Saturday, July 26, 2008

breathe

Riley at the top of the stairs. This is one of this guerilla warfare moves against Sam; the other day, finally fell through after several close calls in which B and I looked up to see him hanging.

Ayruveda update: I'm doing...okay. Meditating more, although serious drop off with this whole house thing. Oh, and since the house hunt, I haven't exercised a lick, and have been eating crap only. Purely crap, and not just regular crap but emotionally eaten crap. So we are talking about ice cream, salt and vinegar chips, an occassional pizza...Slipped into major unconsciousness with my eating choices.
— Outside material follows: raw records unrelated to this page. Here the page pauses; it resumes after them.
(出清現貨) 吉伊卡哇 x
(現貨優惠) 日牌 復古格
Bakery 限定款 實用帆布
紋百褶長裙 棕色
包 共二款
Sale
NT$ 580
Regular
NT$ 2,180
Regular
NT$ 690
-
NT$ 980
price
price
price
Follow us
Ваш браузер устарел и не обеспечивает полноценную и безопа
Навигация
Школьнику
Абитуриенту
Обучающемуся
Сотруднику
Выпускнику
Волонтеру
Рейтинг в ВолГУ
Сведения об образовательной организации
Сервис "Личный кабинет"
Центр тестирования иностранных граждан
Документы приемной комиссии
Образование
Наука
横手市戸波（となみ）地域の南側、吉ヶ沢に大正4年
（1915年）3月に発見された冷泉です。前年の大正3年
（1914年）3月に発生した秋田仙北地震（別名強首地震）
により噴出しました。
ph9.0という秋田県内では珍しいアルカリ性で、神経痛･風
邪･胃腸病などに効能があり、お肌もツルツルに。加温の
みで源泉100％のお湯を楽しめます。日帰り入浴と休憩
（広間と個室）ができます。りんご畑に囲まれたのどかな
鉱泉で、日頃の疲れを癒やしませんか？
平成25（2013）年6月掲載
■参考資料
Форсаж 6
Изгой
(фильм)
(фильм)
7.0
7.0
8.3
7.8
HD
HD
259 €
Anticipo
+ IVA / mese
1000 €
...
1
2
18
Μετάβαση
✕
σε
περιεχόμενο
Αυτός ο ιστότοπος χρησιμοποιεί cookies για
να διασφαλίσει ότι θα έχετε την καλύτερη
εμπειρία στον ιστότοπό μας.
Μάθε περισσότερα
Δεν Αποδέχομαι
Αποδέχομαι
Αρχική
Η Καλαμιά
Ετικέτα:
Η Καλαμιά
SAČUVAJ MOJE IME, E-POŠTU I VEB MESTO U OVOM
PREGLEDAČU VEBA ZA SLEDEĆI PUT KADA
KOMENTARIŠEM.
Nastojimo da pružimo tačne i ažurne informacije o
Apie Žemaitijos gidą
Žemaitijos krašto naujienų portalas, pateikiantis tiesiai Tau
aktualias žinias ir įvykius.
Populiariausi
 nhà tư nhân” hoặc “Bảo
Not pretty, people.

So, today I'm resetting my "agni." (digestive fire) I'm doing a liquids fast, which is good for the soul because you get to see all the a-hole thoughts you have when you don't get to soothe them by feeding your face...and they do come, but then they go, and I have a feeling is is more cleansing mentally than being less aware that those thoughts are in the back of your mind. So far, I'm doing well and am still amicable, but 4 o'clock-ish is my usual struggle time for this. I wouldn't call. :)

I'm embarassed to tell ayurveda doc that I've barely been doing the very basic things he suggested. I mean, I've made efforts, but, well... You know. On the positive side, OVERALL since I've seen him: I'm eating food that is more fresh (more prana, or life force), more balanced meals overall, been taking triphala (the India wonder-tonic), and have thought about exercise more (hmm?). Oooh, I know. I started a gratitude journal; that's huge.

House update: Put in the offer. Hopefully, when we talk to our realtor in an hour or so, we'll at least have some little tiny bit of information. I'm a little concerned, because I know someone else was interested, and our realtor said she'd give the seller's realtor a heads-up there was a full-price offer coming. I hope she was able to reach him. You never know. I keep saying, follow your bliss, then hold on as your faith in that ideal is challenged...the point isn't instant gratification, it's in the holding on.

Miriam update: Yes, I still want it! Me! Pick me! Actually, I responded to your comment (you know how they come to you in email), and I kind of thought it might not actually work (and now we know), but I got destracted and never checked. Sorry.